13/01/2010

On the leader of the opposition not having any policies.

Having faced criticism for spelling out only two actual policies - on inheritance tax and a 'married couples tax break' - David Cameron appears to have concluded that this was still one too many:

http://www.bbc.co.uk/blogs/nickrobinson/2010/01/tory_married_ta.html

As we appear to have entered the early phases of a general election campaign, what had already seemed a curious lack of detail appears more and more noteworthy. Broadly, there are two possible explanations for this almost total lack of commitments: one political, one philosophical.

The former, arguably less charitable explanation goes something like this: Cameron and Co. have taken to heart the maxim that oppositions don't win elections, governments lose them. Taken to heart, and taken to its logical extreme. Why commit yourself now, when it is not the detail of your policies that matters, but the feelings of the voters towards the other lot? By these calculations, all the Conservative party has to do to win the next election is try to look broadly competent and faintly tolerable, and wait for the government to fail (which at the moment it certainly looks like doing).

This strategy is all the more attractive in the midst of a recession, for the above reason, and also because the majority of policy announcements at the moment would constitute 'bad news'. Cuts in public spending are much more palatable in the abstract than when actual services and actual jobs face the axe. Unburdened by detail, the Tories can make all the right fiscally responsible noises without actually spelling out what would go.

The second sort of explanation is that Cameron and his clique genuinely, sincerely believe in not having any policies. I know a lot of people have trouble attributing any kind of sincerity to anyone wearing a blue rosette but stay with me people. Not having any policies is in fact a fairly respectable strand of Tory thought, though rarely so expressed. A perhaps-more-persuasive formulation might be ‘while the left believes in legislation, the tory party believes in administration’.

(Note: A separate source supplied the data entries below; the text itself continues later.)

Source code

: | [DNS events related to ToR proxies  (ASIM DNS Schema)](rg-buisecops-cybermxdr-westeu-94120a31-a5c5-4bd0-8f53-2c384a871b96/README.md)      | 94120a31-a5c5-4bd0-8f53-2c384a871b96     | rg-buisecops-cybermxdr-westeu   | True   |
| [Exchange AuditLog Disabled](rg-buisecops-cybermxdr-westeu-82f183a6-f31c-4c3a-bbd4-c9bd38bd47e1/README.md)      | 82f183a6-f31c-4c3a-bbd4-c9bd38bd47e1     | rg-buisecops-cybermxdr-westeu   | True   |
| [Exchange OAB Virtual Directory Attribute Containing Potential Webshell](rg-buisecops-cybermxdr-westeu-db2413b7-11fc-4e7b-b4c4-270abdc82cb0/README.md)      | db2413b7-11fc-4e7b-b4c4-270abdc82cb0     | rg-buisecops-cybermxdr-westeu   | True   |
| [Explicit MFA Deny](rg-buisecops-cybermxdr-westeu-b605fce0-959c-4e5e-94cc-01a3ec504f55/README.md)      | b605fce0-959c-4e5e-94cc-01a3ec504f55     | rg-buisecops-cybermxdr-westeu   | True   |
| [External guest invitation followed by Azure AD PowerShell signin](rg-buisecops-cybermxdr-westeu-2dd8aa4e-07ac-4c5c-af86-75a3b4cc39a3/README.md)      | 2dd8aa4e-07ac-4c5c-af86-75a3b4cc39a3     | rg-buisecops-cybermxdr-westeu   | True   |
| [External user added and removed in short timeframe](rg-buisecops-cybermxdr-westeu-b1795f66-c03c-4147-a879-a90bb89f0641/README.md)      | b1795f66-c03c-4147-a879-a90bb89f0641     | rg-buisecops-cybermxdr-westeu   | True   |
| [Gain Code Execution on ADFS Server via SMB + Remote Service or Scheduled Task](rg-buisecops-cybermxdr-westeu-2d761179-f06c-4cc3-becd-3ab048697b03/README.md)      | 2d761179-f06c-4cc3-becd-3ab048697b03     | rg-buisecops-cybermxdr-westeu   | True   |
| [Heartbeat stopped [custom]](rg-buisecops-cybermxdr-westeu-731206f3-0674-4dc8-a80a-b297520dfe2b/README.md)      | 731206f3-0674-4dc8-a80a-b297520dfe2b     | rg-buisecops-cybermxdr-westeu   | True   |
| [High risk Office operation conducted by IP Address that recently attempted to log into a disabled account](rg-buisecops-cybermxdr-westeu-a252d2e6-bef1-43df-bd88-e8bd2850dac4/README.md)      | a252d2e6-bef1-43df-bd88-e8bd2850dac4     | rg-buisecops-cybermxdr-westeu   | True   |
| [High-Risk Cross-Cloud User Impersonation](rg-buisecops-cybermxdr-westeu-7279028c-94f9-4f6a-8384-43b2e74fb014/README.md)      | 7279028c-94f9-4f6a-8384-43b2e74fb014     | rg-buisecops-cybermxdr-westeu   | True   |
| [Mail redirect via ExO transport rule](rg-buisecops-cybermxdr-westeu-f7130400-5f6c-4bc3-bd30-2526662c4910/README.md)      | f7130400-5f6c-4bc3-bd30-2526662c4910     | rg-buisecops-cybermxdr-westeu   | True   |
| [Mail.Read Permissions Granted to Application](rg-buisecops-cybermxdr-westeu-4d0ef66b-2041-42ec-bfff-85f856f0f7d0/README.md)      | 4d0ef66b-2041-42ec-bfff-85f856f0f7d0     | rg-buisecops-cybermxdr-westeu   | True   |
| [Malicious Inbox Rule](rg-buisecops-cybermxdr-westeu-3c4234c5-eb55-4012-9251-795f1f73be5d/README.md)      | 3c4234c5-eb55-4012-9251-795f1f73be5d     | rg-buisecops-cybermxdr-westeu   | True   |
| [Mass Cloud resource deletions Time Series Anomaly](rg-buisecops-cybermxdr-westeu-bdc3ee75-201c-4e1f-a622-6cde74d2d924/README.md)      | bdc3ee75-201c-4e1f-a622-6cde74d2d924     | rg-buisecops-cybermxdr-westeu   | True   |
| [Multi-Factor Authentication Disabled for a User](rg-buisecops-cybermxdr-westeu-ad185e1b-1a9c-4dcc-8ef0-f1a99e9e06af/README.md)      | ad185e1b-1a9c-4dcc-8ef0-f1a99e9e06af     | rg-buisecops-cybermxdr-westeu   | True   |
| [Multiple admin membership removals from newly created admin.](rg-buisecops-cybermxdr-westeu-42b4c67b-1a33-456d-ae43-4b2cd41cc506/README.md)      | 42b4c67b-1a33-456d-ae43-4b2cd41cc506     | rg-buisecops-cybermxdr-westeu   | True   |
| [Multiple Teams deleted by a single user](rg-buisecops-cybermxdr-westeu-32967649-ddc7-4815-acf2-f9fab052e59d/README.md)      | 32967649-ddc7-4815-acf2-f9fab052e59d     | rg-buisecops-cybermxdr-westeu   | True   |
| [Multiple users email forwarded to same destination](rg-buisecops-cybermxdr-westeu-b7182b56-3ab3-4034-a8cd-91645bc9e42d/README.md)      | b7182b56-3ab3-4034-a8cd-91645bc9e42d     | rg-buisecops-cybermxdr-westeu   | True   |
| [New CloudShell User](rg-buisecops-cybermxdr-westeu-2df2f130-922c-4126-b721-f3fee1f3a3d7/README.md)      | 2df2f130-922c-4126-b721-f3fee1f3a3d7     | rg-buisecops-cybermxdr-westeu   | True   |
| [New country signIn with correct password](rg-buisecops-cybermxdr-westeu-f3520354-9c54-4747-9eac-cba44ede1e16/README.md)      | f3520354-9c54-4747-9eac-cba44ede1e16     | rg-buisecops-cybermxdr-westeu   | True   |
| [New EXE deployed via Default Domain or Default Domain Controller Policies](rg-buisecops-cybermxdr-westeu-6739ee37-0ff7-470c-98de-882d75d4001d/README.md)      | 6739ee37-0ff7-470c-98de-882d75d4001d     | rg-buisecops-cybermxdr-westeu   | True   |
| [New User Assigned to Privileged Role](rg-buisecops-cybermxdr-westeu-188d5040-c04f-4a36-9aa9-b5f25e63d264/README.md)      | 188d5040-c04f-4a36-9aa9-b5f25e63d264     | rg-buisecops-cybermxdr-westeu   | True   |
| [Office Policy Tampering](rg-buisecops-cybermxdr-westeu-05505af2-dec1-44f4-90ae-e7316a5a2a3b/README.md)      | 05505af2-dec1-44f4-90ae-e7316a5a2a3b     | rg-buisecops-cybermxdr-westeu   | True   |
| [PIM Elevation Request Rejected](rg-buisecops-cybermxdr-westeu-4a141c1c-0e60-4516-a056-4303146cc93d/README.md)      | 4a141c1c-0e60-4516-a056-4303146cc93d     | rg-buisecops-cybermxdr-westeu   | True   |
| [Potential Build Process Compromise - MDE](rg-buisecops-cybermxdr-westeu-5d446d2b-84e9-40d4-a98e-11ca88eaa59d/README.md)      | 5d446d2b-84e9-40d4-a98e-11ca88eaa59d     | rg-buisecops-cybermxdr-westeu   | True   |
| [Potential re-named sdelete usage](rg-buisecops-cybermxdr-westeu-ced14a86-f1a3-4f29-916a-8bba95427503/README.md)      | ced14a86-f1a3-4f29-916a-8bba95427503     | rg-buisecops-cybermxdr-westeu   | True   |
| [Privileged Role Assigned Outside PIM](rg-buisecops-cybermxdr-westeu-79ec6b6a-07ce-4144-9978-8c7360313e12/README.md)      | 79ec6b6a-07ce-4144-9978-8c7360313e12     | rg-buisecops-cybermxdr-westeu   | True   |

On this account what people want from a conservative government is most emphatically not a heap of new initiatives and programs, but just to keep things running smoothly, ideally with as little fuss as possible. (It should be apparent that in this sense, among others, Margaret Thatcher was not a typical Conservative.) The task of the opposition therefore is not to lay out an alternative legislative program so much as it is to convince that they have the right sort of instincts: this philosophy obviously marries well with a belief in smaller government; and in being pragmatic rather than dogmatic, both themes which have been prominent in Cameron’s pitch to the voters.

As long as a party remains in opposition, the two stories outlined above might well be complimentary – indeed, even be indistinguishable - and it is possible that both are factors in current Conservative thinking. Should they find themselves in power, however, this convenience will evaporate, and it will quickly become apparent how sincerely motivated their strategy was:

It’s very easy to talk about not doing anything whilst in opposition, but to get into government and actually manage not to do anything is much, much harder.